Soon after graduating, Chang moved to New York and began a six-month rotation on Viacom’s Ad Sales team, where she quickly learned the lingo and metrics native to this specialized world. Rotations on the DBD and advanced marketing teams followed.

While the employees in rotational programs cycle from one department to the next, the jobs they step into are considered full-time roles, and the responsibilities and opportunities reflect that. Chang, with deep work experience and specialized skills that port easily across industries, was able to marry her knowledge of building models in Excel and other programs with the advanced marketing team’s need to pitch their complex and powerful Vantage advanced advertising product to potential clients.

That MBA candidates often arrive with deep experience in another field is part of what makes them attractive hires, says John Curbishley, executive vice president of strategy and operations for DBD and an executive champion of the MBA rotational program.

“I like to have a set of team members with diverse career experiences and diverse ways of thinking,” he says. “We have people who've worked in banking, people who’ve worked in management consulting, people who've built their careers here at Viacom over the long term. They will all approach a problem a little bit differently.”


Layered support to help through the many transitions

While the rotational employees are entrusted with consequential roles from the start, they also have access to a large network of mentors, peers, and executives to help flatten the learning curve and work through on-the-job and life challenges.

Participants enter as a cohort and pass through a series of networking exercises, professional development workshops, and milestone celebrations together. Johnson found this peer support valuable as she acclimated to professional life and the everyday demands of getting by in New York City.

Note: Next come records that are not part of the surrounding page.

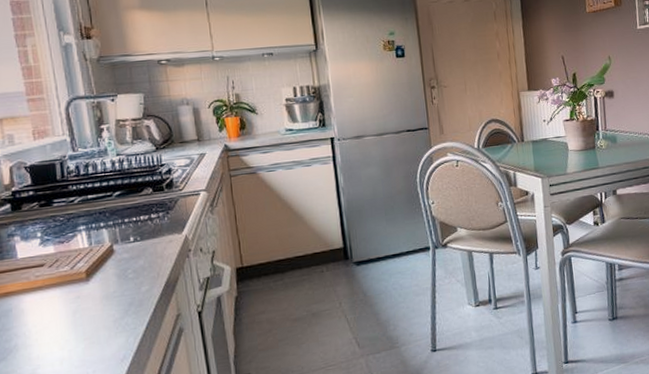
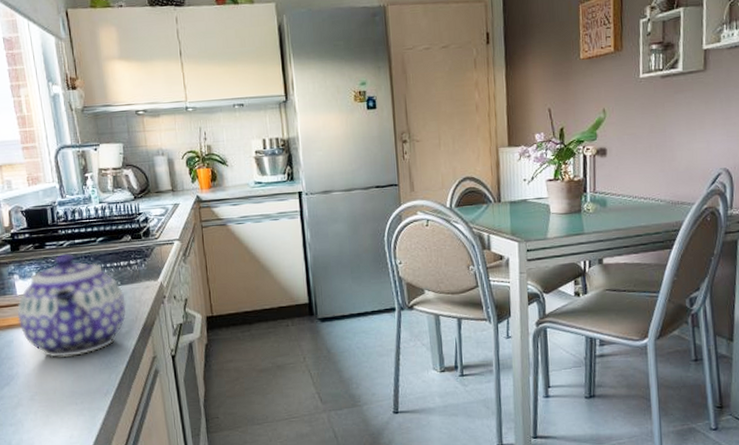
teapot: none [17,209,147,325] -> present [16,253,127,358]

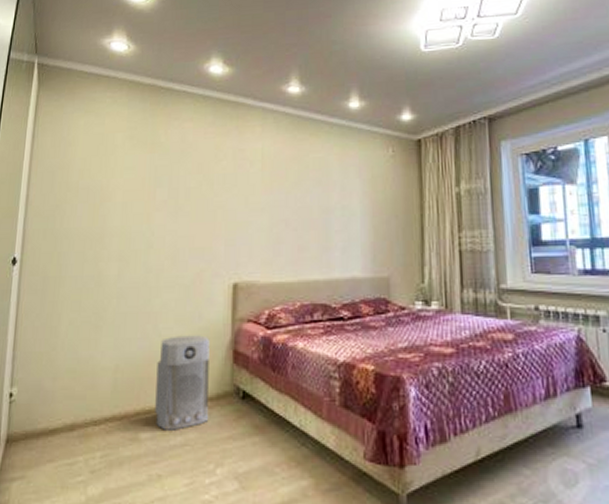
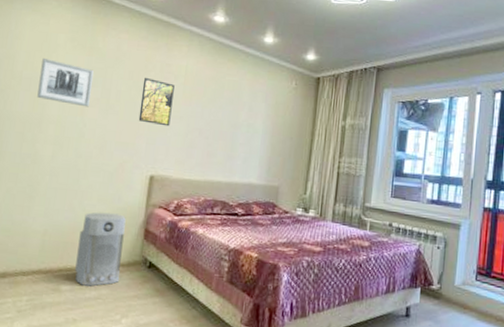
wall art: none [97,162,157,212] -> present [37,57,94,107]
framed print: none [213,168,251,222] -> present [138,77,175,127]

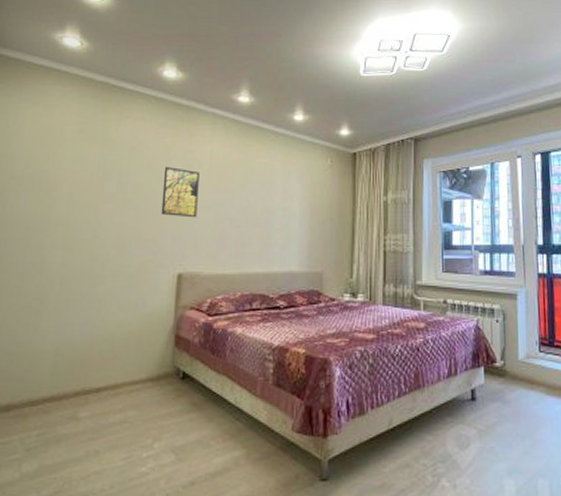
wall art: present [37,57,94,107] -> none [42,153,107,204]
air purifier: present [75,212,126,287] -> none [95,321,153,409]

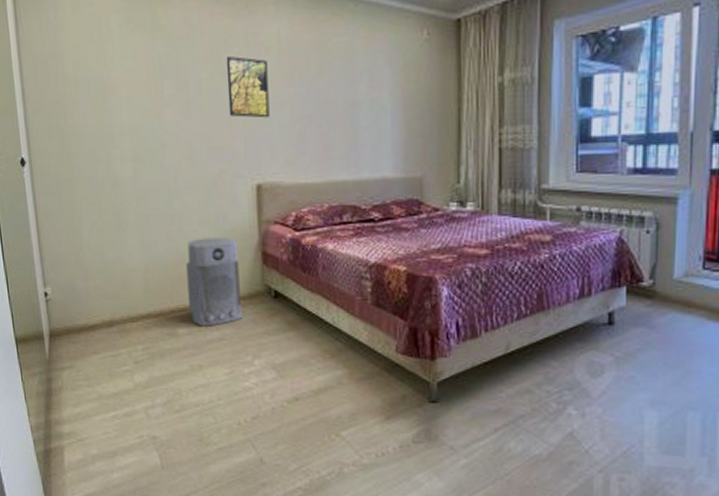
air purifier: none [95,321,153,409] -> present [186,237,243,327]

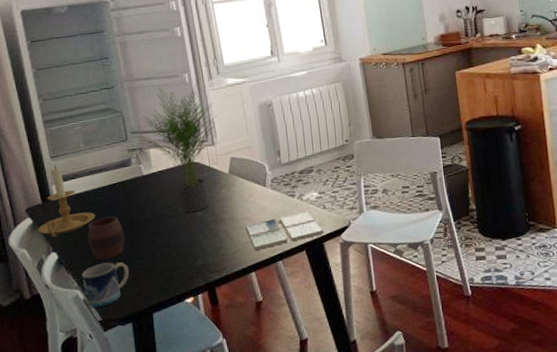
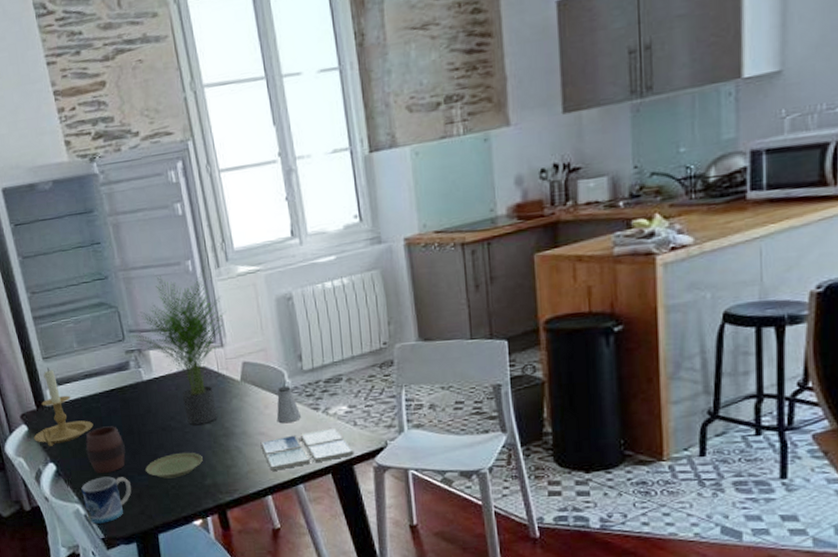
plate: none [143,237,195,262] -> present [145,452,203,479]
saltshaker: none [259,177,280,208] -> present [276,386,302,423]

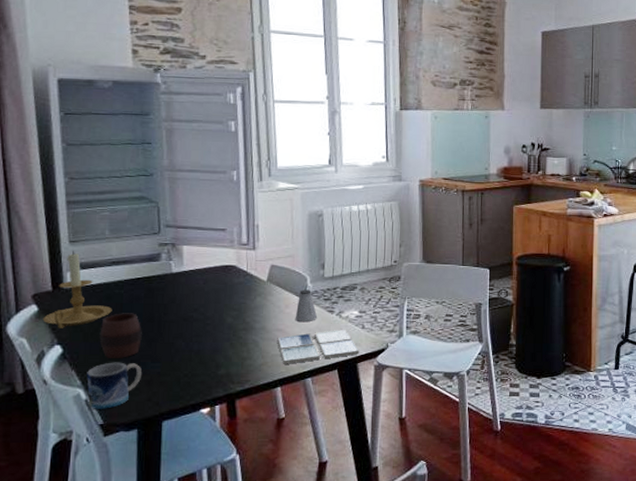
potted plant: present [127,265,226,426] -> none [164,177,262,318]
plate: present [145,452,203,479] -> none [160,342,220,367]

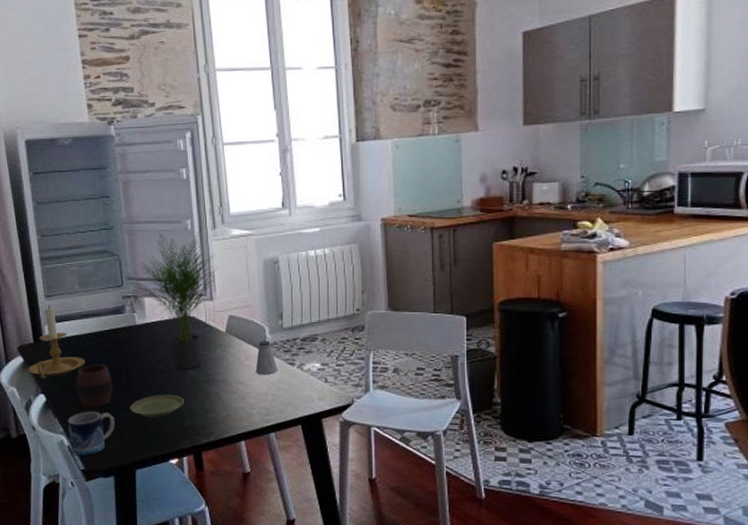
plate: none [160,342,220,367] -> present [130,394,184,418]
potted plant: none [164,177,262,318] -> present [126,225,218,370]
drink coaster: present [277,329,360,364] -> none [238,382,324,418]

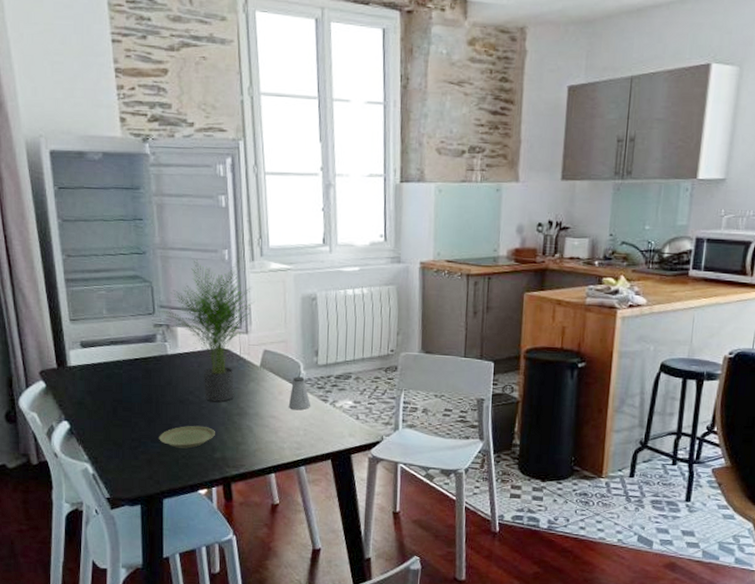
candle holder: present [28,305,86,378] -> none [50,329,113,405]
mug: present [68,411,114,456] -> none [93,440,142,484]
cup: present [76,364,113,409] -> none [102,392,141,438]

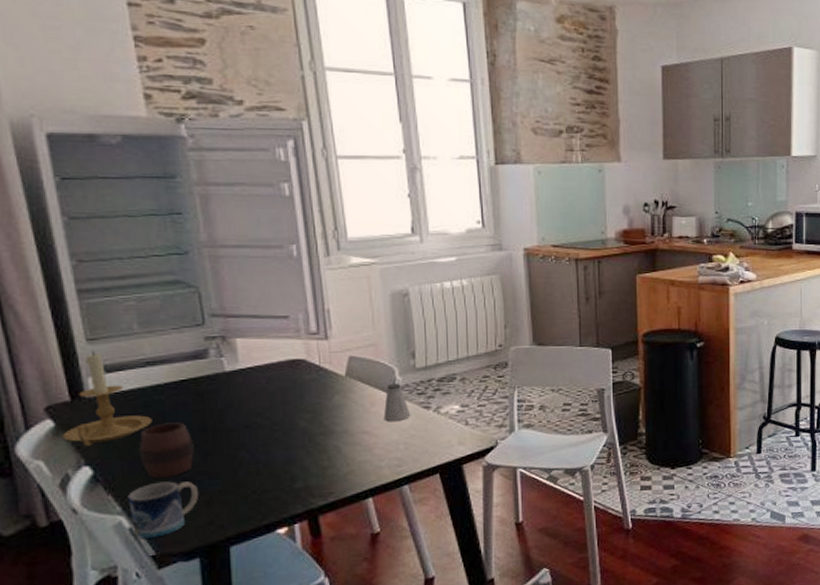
candle holder: none [50,329,113,405] -> present [62,351,153,446]
mug: none [93,440,142,484] -> present [128,481,198,539]
cup: none [102,392,141,438] -> present [139,422,194,478]
potted plant: present [158,256,255,402] -> none [209,252,334,423]
plate: present [159,425,215,448] -> none [219,452,294,483]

“We're all going through the same things, like paying rent together for the first time, or moving to a completely different city and just having to do real-life adult things, like figure out taxes, and set up your own health insurance, and all that kind of stuff,” Johnson remembers. “That's been just great starting with a group of people, who then become your friends at work, which can be hard to make as a new employee.”

Executive champions provide another support layer. For Curbishley, who spent the early part of his career in strategy consulting jobs that required constant reorientation to new workplaces and challenges, this sort of embedded support system coupled with demanding work benefits Viacom as much as it does the new employees.

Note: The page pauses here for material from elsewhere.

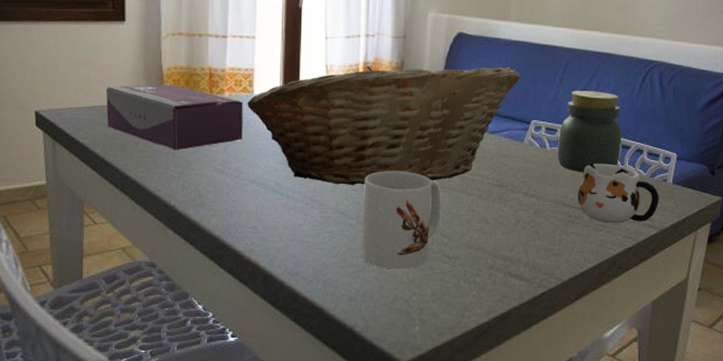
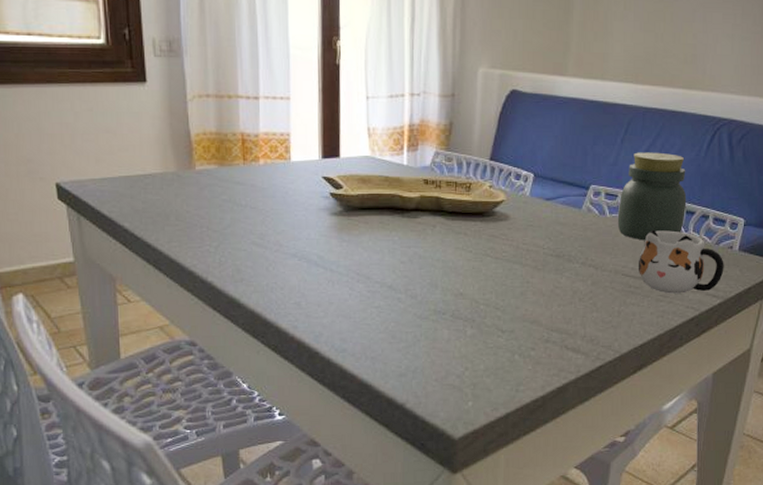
tissue box: present [105,84,243,151] -> none [130,151,281,224]
fruit basket: present [247,66,521,185] -> none [284,127,579,257]
mug: present [361,170,441,269] -> none [410,241,494,345]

“One of the most important things we do is to develop and invest in our people,” he says. “The market for talent is highly competitive, so we need to focus on identifying the right talent at the outset, then giving them the right set of experiences and a great career path. Everyone’s career trajectory will be different, and if I can help somebody find out where they settle and where they want to build their career, I think that's something that's beneficial to Viacom as a whole.”

Clearing the trail ahead

While it’s not guaranteed, Viacom’s goal is that each participant in a rotational program ends up with a full-time job at the end of the program, if not before.

“Anywhere from the 12- to 18-month mark, we start to talk to them about life after the program,” says Rosenthal.

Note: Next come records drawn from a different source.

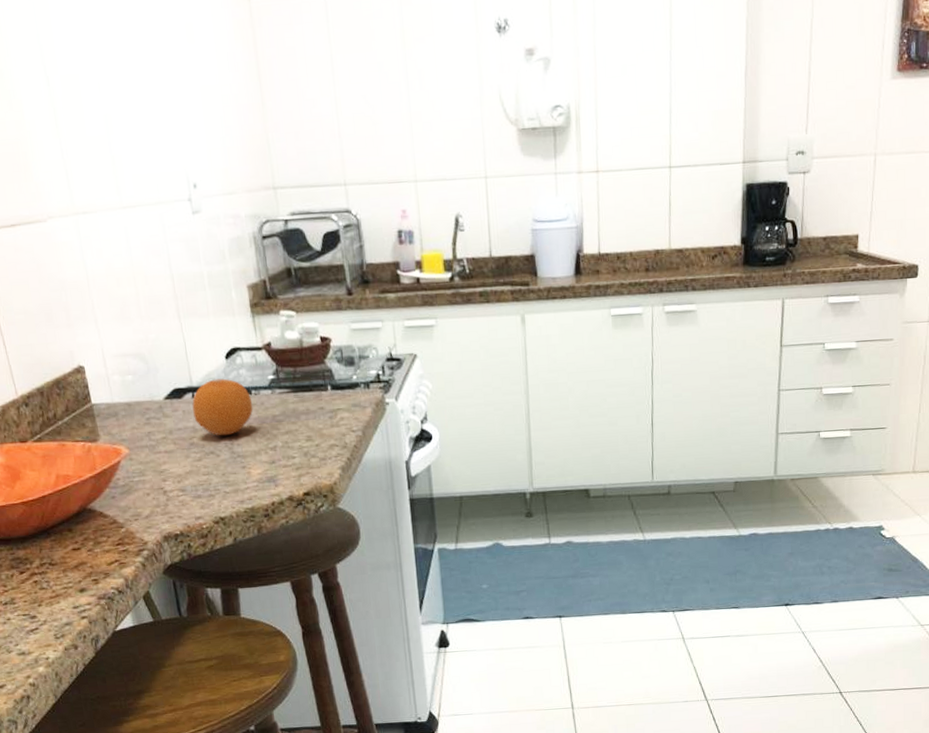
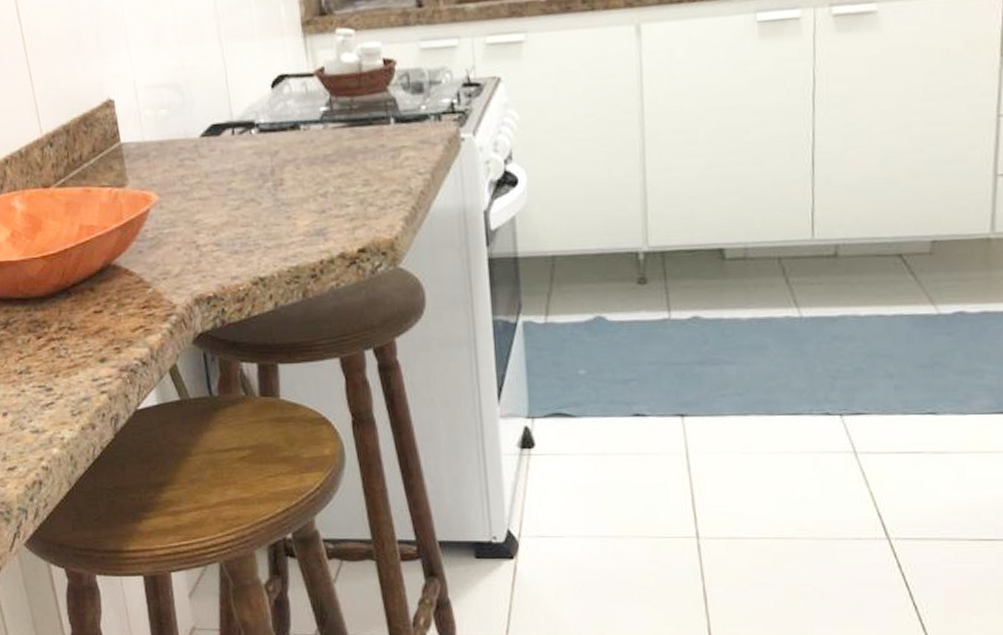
fruit: present [192,378,253,436] -> none [231,111,302,180]

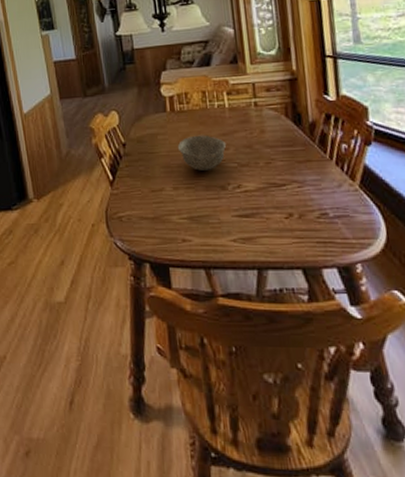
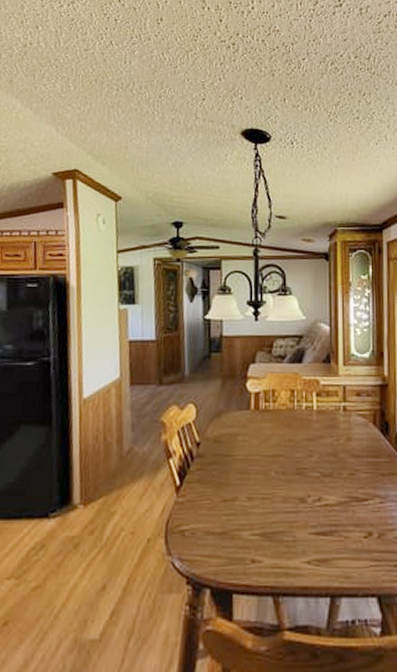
bowl: present [177,135,227,171] -> none [257,438,311,479]

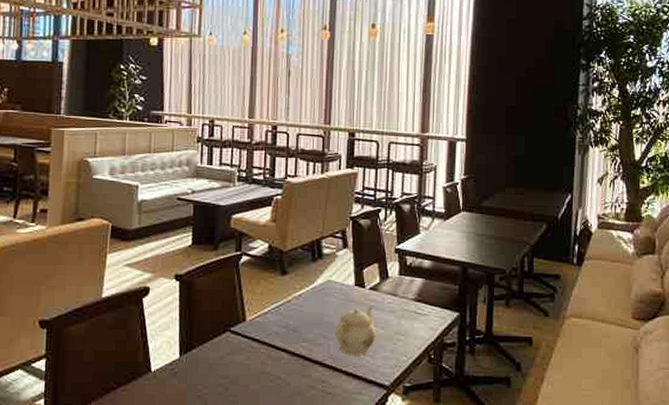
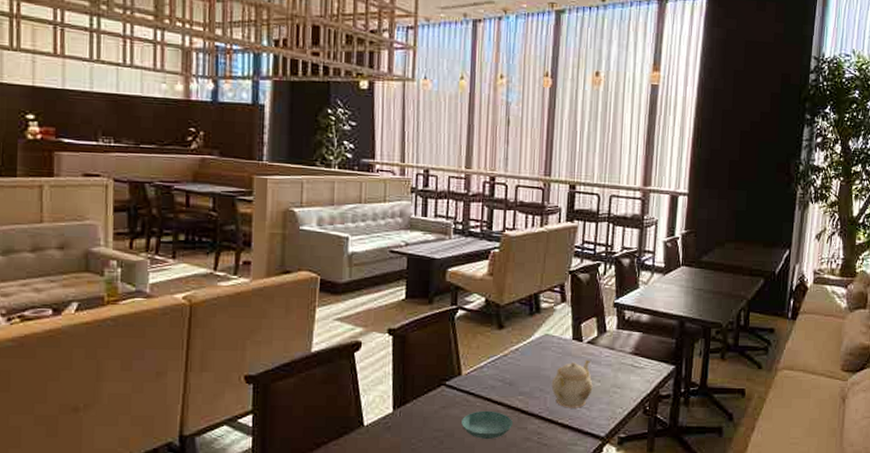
saucer: none [246,357,298,388] -> present [461,410,514,440]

Both Johnson and Chang found full-time jobs within Viacom – in DBD marketing and Ad Sales operations, respectively – before they’d completed the program. Both appreciated the time to test out different roles and see where their strengths and interests lay.

“I'm the biggest cheerleader for this MBA rotational program,” says Chang. “There aren’t many roles where you can get a 360-degree view of the operations of one of the largest media companies in the world. During my rotations, I worked on high visibility projects that had lasting impacts to Viacom. I met incredible mentors who challenged and supported me. I learned what I was good at, what I needed to improve, and what I really enjoy. It's been amazing.”